Exercise ::
The response should be the data again, identical in every line.

Excerpted records ::
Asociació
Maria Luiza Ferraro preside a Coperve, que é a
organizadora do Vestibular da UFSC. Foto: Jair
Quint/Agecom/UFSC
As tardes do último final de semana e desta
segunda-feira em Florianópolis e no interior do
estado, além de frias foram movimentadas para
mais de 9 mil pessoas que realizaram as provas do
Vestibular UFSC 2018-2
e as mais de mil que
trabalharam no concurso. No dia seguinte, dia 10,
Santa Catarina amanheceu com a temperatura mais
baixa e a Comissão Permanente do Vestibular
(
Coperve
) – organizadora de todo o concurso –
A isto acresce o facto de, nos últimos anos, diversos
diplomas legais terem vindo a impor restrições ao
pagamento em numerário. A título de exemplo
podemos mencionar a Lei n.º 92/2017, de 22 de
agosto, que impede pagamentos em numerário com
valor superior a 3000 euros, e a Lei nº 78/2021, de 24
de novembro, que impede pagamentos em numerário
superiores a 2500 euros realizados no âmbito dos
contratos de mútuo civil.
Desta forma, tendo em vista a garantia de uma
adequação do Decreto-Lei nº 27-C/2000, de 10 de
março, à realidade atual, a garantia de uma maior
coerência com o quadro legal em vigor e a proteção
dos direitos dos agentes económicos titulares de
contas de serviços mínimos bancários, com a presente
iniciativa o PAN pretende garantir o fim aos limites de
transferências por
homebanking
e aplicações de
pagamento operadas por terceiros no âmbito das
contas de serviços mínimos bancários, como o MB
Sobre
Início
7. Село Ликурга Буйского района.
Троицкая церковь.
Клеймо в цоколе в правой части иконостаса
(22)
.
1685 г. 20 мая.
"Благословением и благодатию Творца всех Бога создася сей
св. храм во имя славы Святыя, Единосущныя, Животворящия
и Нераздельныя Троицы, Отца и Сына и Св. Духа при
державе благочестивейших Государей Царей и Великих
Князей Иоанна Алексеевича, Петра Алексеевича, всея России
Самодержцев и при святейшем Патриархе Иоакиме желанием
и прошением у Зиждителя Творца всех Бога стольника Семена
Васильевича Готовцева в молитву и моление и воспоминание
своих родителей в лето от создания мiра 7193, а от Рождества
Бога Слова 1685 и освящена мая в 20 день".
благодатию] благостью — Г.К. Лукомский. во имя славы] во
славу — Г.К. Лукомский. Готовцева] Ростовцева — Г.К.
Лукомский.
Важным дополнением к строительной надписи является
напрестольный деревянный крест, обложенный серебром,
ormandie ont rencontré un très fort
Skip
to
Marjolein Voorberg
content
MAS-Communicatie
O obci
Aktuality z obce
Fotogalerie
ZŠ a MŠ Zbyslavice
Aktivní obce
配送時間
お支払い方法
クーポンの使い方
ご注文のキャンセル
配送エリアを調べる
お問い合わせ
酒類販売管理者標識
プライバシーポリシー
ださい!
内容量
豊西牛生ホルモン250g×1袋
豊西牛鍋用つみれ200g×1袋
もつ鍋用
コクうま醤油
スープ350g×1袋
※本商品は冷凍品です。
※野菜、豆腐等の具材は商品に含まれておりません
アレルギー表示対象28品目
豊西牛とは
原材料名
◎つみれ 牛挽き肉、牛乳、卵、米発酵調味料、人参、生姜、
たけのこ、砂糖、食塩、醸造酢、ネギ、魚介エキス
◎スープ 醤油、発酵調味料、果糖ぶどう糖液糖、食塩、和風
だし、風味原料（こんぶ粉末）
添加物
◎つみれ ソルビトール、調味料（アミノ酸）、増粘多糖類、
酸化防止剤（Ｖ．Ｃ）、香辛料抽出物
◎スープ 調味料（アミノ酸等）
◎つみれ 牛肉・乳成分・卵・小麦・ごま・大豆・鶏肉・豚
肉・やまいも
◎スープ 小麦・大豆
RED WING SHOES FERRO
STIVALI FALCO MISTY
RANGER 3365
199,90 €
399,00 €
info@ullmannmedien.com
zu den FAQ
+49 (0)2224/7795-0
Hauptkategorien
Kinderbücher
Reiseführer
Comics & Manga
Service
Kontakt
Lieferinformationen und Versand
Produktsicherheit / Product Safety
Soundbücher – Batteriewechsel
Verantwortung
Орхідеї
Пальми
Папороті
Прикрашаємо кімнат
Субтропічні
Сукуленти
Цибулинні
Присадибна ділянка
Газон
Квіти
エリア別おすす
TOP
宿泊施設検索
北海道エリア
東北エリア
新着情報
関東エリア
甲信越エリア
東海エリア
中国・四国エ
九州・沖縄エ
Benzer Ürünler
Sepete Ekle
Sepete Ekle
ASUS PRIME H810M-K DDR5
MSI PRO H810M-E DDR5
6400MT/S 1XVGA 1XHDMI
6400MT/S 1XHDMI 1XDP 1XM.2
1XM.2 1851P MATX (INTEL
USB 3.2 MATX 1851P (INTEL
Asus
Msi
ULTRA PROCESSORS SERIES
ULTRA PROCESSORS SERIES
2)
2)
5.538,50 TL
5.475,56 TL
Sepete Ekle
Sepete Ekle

Task output ::
Asociació
Maria Luiza Ferraro preside a Coperve, que é a
organizadora do Vestibular da UFSC. Foto: Jair
Quint/Agecom/UFSC
As tardes do último final de semana e desta
segunda-feira em Florianópolis e no interior do
estado, além de frias foram movimentadas para
mais de 9 mil pessoas que realizaram as provas do
Vestibular UFSC 2018-2
e as mais de mil que
trabalharam no concurso. No dia seguinte, dia 10,
Santa Catarina amanheceu com a temperatura mais
baixa e a Comissão Permanente do Vestibular
(
Coperve
) – organizadora de todo o concurso –
A isto acresce o facto de, nos últimos anos, diversos
diplomas legais terem vindo a impor restrições ao
pagamento em numerário. A título de exemplo
podemos mencionar a Lei n.º 92/2017, de 22 de
agosto, que impede pagamentos em numerário com
valor superior a 3000 euros, e a Lei nº 78/2021, de 24
de novembro, que impede pagamentos em numerário
superiores a 2500 euros realizados no âmbito dos
contratos de mútuo civil.
Desta forma, tendo em vista a garantia de uma
adequação do Decreto-Lei nº 27-C/2000, de 10 de
março, à realidade atual, a garantia de uma maior
coerência com o quadro legal em vigor e a proteção
dos direitos dos agentes económicos titulares de
contas de serviços mínimos bancários, com a presente
iniciativa o PAN pretende garantir o fim aos limites de
transferências por
homebanking
e aplicações de
pagamento operadas por terceiros no âmbito das
contas de serviços mínimos bancários, como o MB
Sobre
Início
7. Село Ликурга Буйского района.
Троицкая церковь.
Клеймо в цоколе в правой части иконостаса
(22)
.
1685 г. 20 мая.
"Благословением и благодатию Творца всех Бога создася сей
св. храм во имя славы Святыя, Единосущныя, Животворящия
и Нераздельныя Троицы, Отца и Сына и Св. Духа при
державе благочестивейших Государей Царей и Великих
Князей Иоанна Алексеевича, Петра Алексеевича, всея России
Самодержцев и при святейшем Патриархе Иоакиме желанием
и прошением у Зиждителя Творца всех Бога стольника Семена
Васильевича Готовцева в молитву и моление и воспоминание
своих родителей в лето от создания мiра 7193, а от Рождества
Бога Слова 1685 и освящена мая в 20 день".
благодатию] благостью — Г.К. Лукомский. во имя славы] во
славу — Г.К. Лукомский. Готовцева] Ростовцева — Г.К.
Лукомский.
Важным дополнением к строительной надписи является
напрестольный деревянный крест, обложенный серебром,
ormandie ont rencontré un très fort
Skip
to
Marjolein Voorberg
content
MAS-Communicatie
O obci
Aktuality z obce
Fotogalerie
ZŠ a MŠ Zbyslavice
Aktivní obce
配送時間
お支払い方法
クーポンの使い方
ご注文のキャンセル
配送エリアを調べる
お問い合わせ
酒類販売管理者標識
プライバシーポリシー
ださい!
内容量
豊西牛生ホルモン250g×1袋
豊西牛鍋用つみれ200g×1袋
もつ鍋用
コクうま醤油
スープ350g×1袋
※本商品は冷凍品です。
※野菜、豆腐等の具材は商品に含まれておりません
アレルギー表示対象28品目
豊西牛とは
原材料名
◎つみれ 牛挽き肉、牛乳、卵、米発酵調味料、人参、生姜、
たけのこ、砂糖、食塩、醸造酢、ネギ、魚介エキス
◎スープ 醤油、発酵調味料、果糖ぶどう糖液糖、食塩、和風
だし、風味原料（こんぶ粉末）
添加物
◎つみれ ソルビトール、調味料（アミノ酸）、増粘多糖類、
酸化防止剤（Ｖ．Ｃ）、香辛料抽出物
◎スープ 調味料（アミノ酸等）
◎つみれ 牛肉・乳成分・卵・小麦・ごま・大豆・鶏肉・豚
肉・やまいも
◎スープ 小麦・大豆
RED WING SHOES FERRO
STIVALI FALCO MISTY
RANGER 3365
199,90 €
399,00 €
info@ullmannmedien.com
zu den FAQ
+49 (0)2224/7795-0
Hauptkategorien
Kinderbücher
Reiseführer
Comics & Manga
Service
Kontakt
Lieferinformationen und Versand
Produktsicherheit / Product Safety
Soundbücher – Batteriewechsel
Verantwortung
Орхідеї
Пальми
Папороті
Прикрашаємо кімнат
Субтропічні
Сукуленти
Цибулинні
Присадибна ділянка
Газон
Квіти
エリア別おすす
TOP
宿泊施設検索
北海道エリア
東北エリア
新着情報
関東エリア
甲信越エリア
東海エリア
中国・四国エ
九州・沖縄エ
Benzer Ürünler
Sepete Ekle
Sepete Ekle
ASUS PRIME H810M-K DDR5
MSI PRO H810M-E DDR5
6400MT/S 1XVGA 1XHDMI
6400MT/S 1XHDMI 1XDP 1XM.2
1XM.2 1851P MATX (INTEL
USB 3.2 MATX 1851P (INTEL
Asus
Msi
ULTRA PROCESSORS SERIES
ULTRA PROCESSORS SERIES
2)
2)
5.538,50 TL
5.475,56 TL
Sepete Ekle
Sepete Ekle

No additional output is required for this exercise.